The UN’s Economic Commission for Africa (ECA) said his appointment was “not being taken forward,” after officials ignored a rule that prevented politicians being hired by the UN.
Mr Hancock was told by the UN it was forced to rescind the appointment because he is still a sitting MP. Last night he told The Sunday Telegraph: “I was honoured to be approached and appointed as special representative.
“The UN have written to me to explain that a technical UN rule has subsequently come to light which states that sitting members of parliament cannot also be UN special representatives.
“Since I am committed to continuing to serve as MP for West Suffolk, this means I cannot take up the position.”
Mr Hancock, who resigned as health secretary in June after he was pictured on CCTV kissing an aide, had said he was “honoured” to take up the role.
He was congratulated by senior Tories including his successor, Sajid Javid, and foreign office ministers Liz Truss and James Cleverly.
Vera Songwe, a UN under-secretary general, pointed to his “success” in tackling the UK’s pandemic response.
But campaigners and politicians said his appointment was “the definition of a colonial hangover” and showed the UN was not taking the continent’s recovery from the pandemic seriously.
Dr Ayoade Alakija, co-chair of the African Union’s Africa Vaccine Delivery Alliance, said the decision was “jawdropping”, adding: “It harkens back to what used to happen in the days of the British Empire, when badly behaved children of the upper classes would be sent off to India or wherever because they were in disgrace at home.
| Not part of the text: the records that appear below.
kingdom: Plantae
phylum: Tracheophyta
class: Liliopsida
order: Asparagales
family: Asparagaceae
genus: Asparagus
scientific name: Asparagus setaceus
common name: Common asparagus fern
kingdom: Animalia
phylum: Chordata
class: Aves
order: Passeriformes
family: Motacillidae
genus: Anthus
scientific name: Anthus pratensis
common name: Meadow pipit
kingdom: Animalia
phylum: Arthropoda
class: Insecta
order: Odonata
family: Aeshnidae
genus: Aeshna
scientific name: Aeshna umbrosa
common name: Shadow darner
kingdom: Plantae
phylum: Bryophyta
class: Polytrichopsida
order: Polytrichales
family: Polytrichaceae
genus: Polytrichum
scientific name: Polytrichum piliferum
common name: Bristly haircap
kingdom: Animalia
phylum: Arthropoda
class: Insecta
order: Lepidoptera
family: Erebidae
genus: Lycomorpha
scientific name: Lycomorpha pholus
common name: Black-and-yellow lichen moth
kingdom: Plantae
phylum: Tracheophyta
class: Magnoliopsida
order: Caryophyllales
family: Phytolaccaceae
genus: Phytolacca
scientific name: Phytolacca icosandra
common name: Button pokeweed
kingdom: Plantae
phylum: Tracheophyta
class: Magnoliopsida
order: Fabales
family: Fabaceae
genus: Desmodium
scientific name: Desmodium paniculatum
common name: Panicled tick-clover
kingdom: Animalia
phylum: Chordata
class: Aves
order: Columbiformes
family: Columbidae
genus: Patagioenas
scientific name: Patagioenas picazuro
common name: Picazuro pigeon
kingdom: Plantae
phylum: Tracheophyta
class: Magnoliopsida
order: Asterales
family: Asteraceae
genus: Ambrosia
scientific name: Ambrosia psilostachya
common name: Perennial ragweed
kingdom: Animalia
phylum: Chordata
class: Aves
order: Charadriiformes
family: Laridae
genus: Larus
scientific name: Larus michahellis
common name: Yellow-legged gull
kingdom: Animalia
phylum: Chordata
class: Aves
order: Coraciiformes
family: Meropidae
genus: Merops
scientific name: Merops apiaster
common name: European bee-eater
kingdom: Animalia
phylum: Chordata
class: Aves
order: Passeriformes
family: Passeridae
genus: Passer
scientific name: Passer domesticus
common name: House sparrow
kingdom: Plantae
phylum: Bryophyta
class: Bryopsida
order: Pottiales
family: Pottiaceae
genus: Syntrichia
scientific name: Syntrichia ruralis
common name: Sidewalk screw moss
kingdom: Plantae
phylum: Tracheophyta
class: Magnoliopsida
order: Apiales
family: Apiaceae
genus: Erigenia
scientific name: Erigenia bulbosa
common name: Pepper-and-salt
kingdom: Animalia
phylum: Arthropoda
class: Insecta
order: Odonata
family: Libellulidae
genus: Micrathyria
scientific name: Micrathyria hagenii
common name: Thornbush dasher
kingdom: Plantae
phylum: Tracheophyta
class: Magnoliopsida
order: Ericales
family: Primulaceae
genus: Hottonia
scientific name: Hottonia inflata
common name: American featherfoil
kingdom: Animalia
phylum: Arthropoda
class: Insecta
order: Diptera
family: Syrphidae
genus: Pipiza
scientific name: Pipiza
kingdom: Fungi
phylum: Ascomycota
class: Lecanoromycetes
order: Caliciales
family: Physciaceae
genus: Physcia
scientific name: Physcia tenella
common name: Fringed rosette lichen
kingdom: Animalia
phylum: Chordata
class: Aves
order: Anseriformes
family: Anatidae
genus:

Has he ever even been to Africa?”
Jess Phillips, the Labour MP, said the appointment showed he was “failing up”, while Nic Cheeseman, an expert in African democracy at Birmingham University, said it “beggars belief ”.
Mr Hancock added the position to his LinkedIn page and tweeted a copy of the letter he had sent to the Commission, accepting the appointment.
The MP for West Suffolk has kept a low profile after resigning earlier this year, following an exposé of his affair with Gina Coladangelo, a married former colleague at the Department of Health and Social Care.
He has since left his wife, Martha, and is understood to be pursuing a serious relationship with Ms Coladangelo.
Nick Dearden, director of Global Justice Now, an NGO, said: “It is right for the UN to reconsider this appointment.
“If Matt Hancock wants to help African countries recover from the pandemic, he should lobby the Prime Minister to back a patent waiver on Covid-19 vaccines. If he’d done that when he in government, tens of millions more people could already have been vaccinated. The last thing the African continent needs is a failed British politician. This isn’t the 19th century.”
It is understand the UN was willing to overlook its own rule on sitting politicians being appointed as UN employees in 2012, when Gordon Brown became a special envoy for global education.
Mr Brown retired as an MP in 2015 and remains in his role at the UN.
A UN spokesman said: “Mr Hancock’s appointment is not being taken forward. ECA has advised him of the matter.” Mr Hancock has spoken just five times in the House of Commons since his resignation on June 27.
Most recently he proposed a debate on the British horse racing industry, where he spoke about the industry in his Newmarket constituency.